The build of my first OER course also gave me the gift of collaboration and how beneficial that could be to the final product students. Working with other people in the college reminded me of my time at the high school and all the sharing we did with the resources we created.
Rent: $450/month
Tuition: $1300/semester
Food card: $2,000/semester
Textbooks: ???/semester
I can't, I just can't. I'm trying to get ahead in life, but textbooks are just one more cost on top of everything else I have to pay for. Why am I going to college when I can literally just Google all of this and learn the same information?
Wait... you mean there's a class I can take where the textbook is free? THANK YOU!!!! That is one less stress I have on me. Wait this professor EVERY CLASS IS FREE TEXTBOOKS?!?! Ok, looks like I'm changing my major! Why can't the other professors get on board with this?! - Every college student in the U.S. (probably)
Love this - but I think the rent is a little low:) Some of our students are looking at $1000 in rent:(
As a prior elementary school teacher accustomed to sharing resources with my colleagues, whether it be classroom materials, lesson plans, curriculum, resources or thematic units, I was really drawn to the idea that this can also be done in higher education. I'm one of only a few early childhood instructors on my campus, so it's easy to feel isolated in my field. I knew that my community college peers were doing wonderful work, not just in Arizona, but nation wide. Prior to learning about and adopting OER materials, I didn't have access to the texts, lesson plans, or other materials they used. Now I can see what others are doing and learn from them as I adopt, adapt, and create my own OER materials. I feel not only more informed and have access to updated material, but also part of an OER community working together to provide the best possible educational experience possible for preservice early educators. The use of OER materials has helped me not only become a better teacher, but also mor connected to other early childhood educators nationwide.

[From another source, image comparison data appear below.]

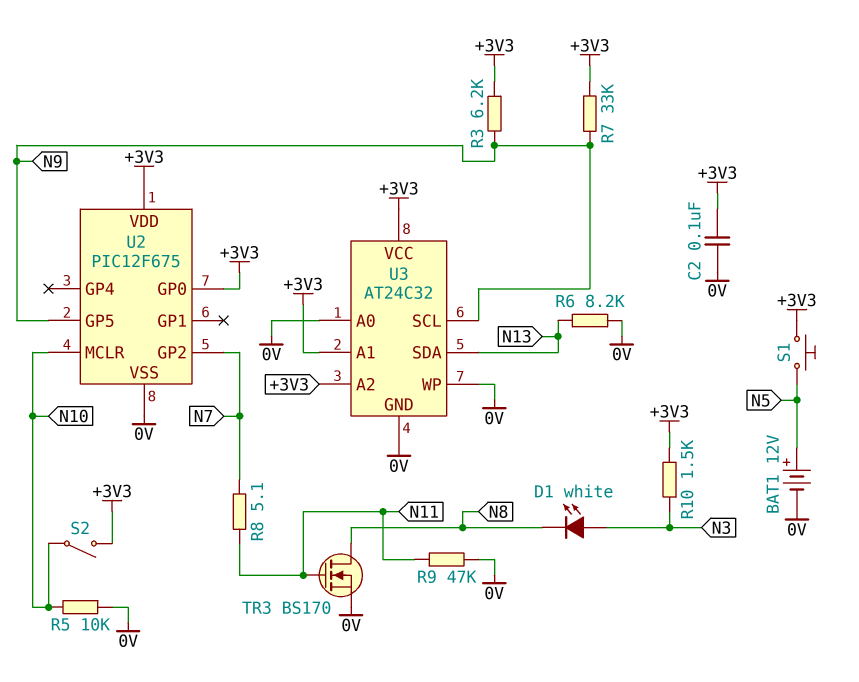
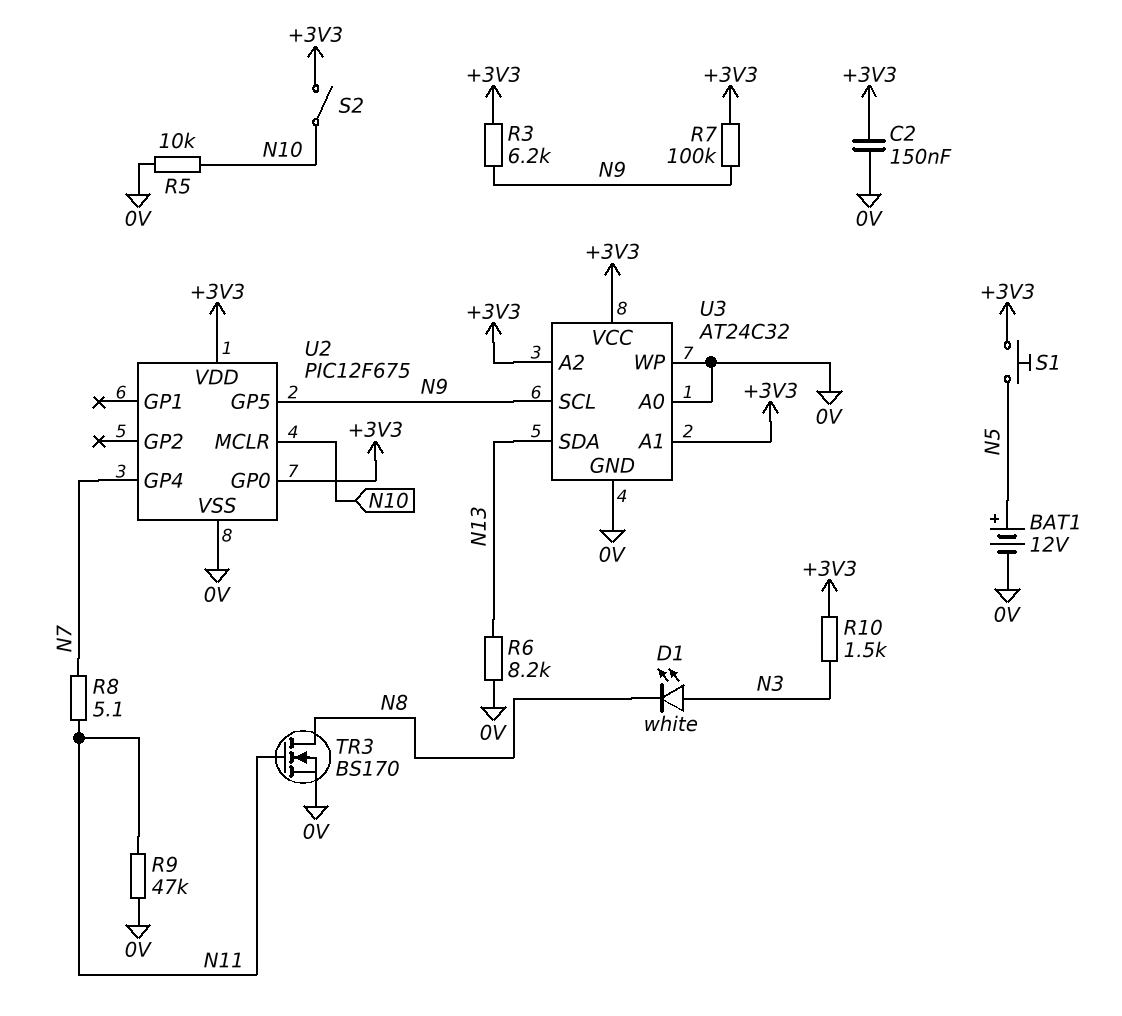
C2: 100nF (+3V3, 0V) -> 150nF (+3V3, 0V)
R7: 33k (+3V3, N9) -> 100k (+3V3, N9)
U2 pin GP2: N7 -> none
U2 pin GP4: none -> N7

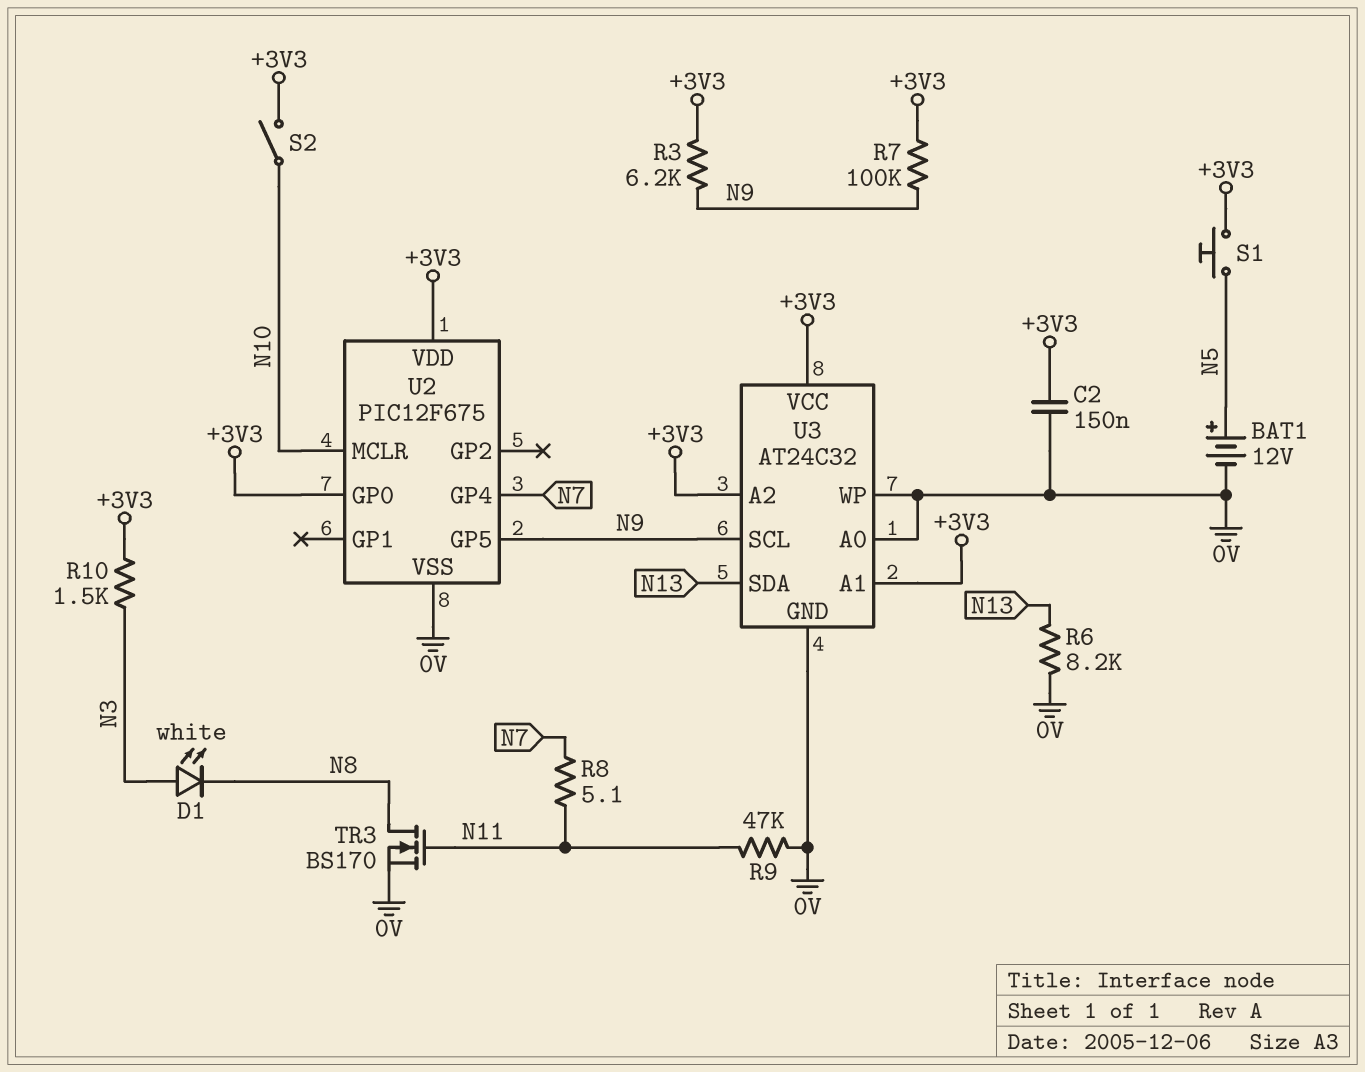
R5: 10k (0V, N10) -> none

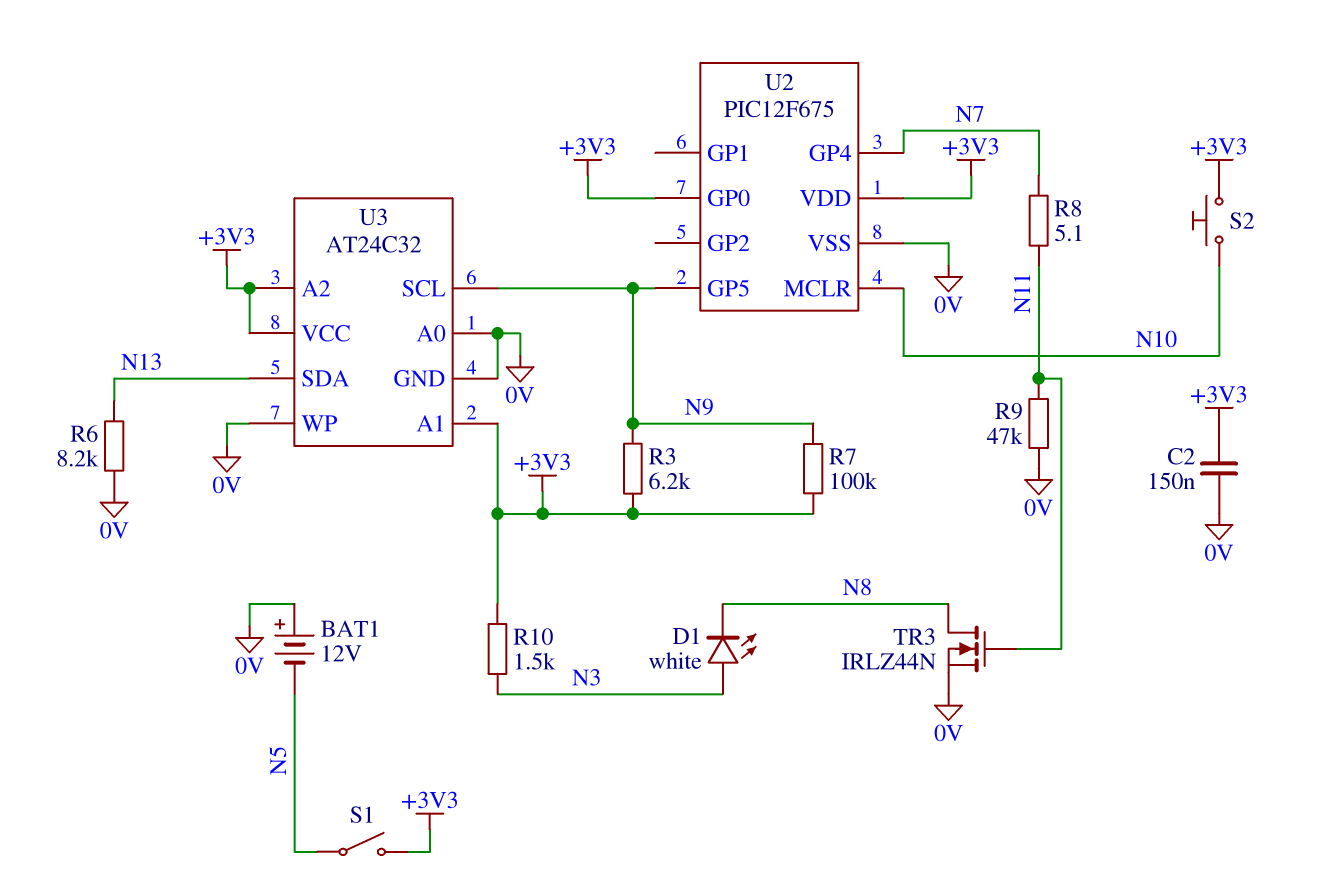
BAT1: 12V (plus N5, minus 0V) -> 12V (plus 0V, minus N5)
S1: button (+3V3, N5) -> switch (+3V3, N5)
S2: switch (+3V3, N10) -> button (+3V3, N10)
TR3: NMOS BS170 (G N11, D N8, S 0V) -> NMOS IRLZ44N (G N11, D N8, S 0V)

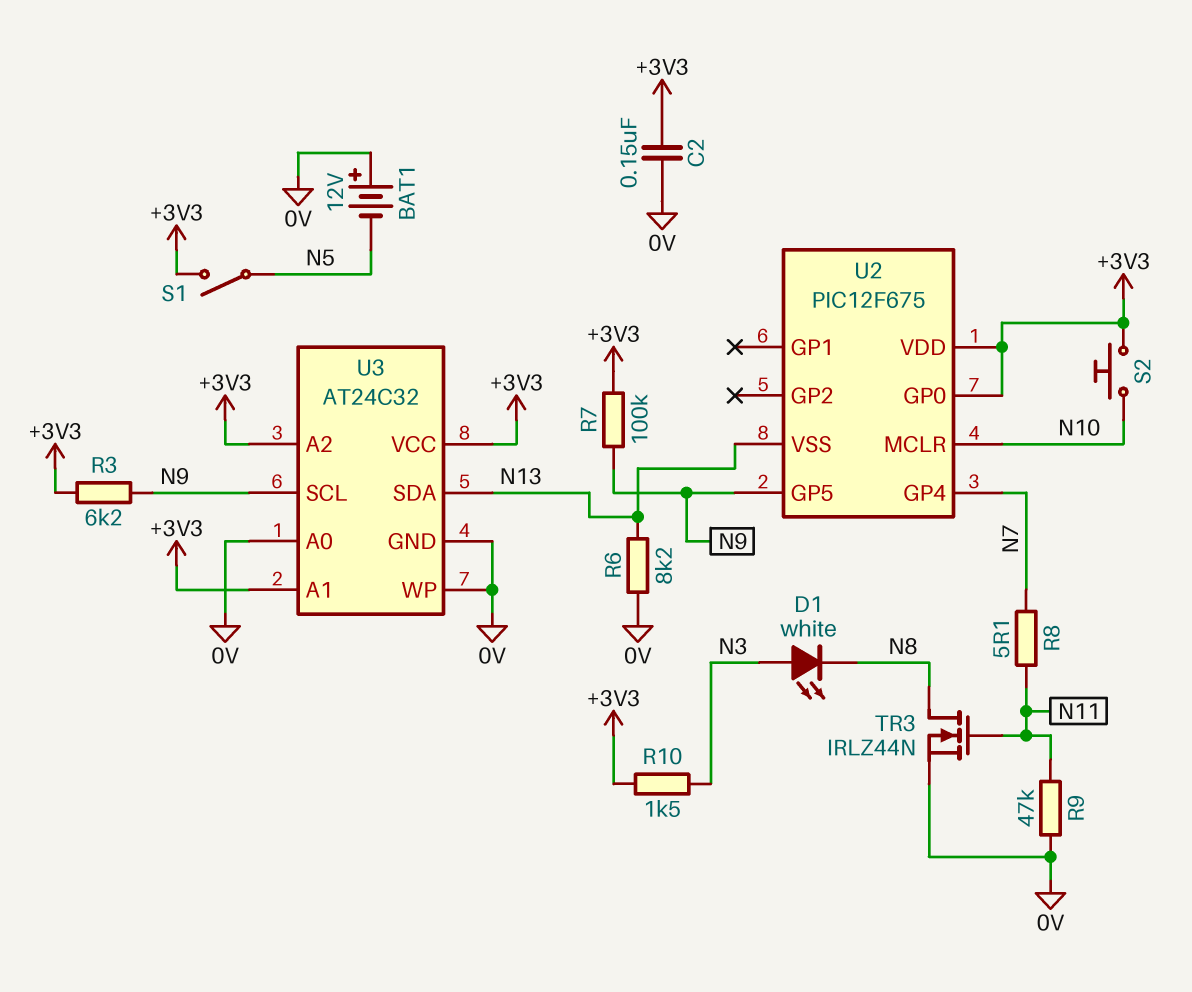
U2 pin VSS: 0V -> N13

My story is from the perspective of a doubtful faculty member, who is allured by the benefits of OER to both themself and their students, but has hesitations due to a lack of time, knowledge of resources, and bad information. As a result, they resort to using the textbooks that they are familiar with, even if not in love with them.
...Until one day, they see one of their peers starting to do something amazing, converting one at a time every course that they teach to OER. Their students are learning and performing not just fine, but better than before! The instructor shares how they also have been free to organize their material much more easily. The students in their courses are less financially burdened, and seem to be more involved outside of the classroom. When the doubting faculty sees this, they decide to give it a closer look, and maybe see if OER could be a part of their story too.
That is the goal in story form.
When I see our biology faculties' works about OER, I thought it might be a good way for chemistry courses as well. In my first year as chemistry instructor in NPC, I was looking for appropriate material to adopt and adapt (because I was not comfortable to do this from scratch). The first semester I use OER fully was not that easy. Students complained about the missing part of the online textbook. I kept making my OER materials better. Now I received way less complaint and students appreciate the free textbook. I will definitely keep working on my other two courses. And convince more faculties in my instittue to use OER.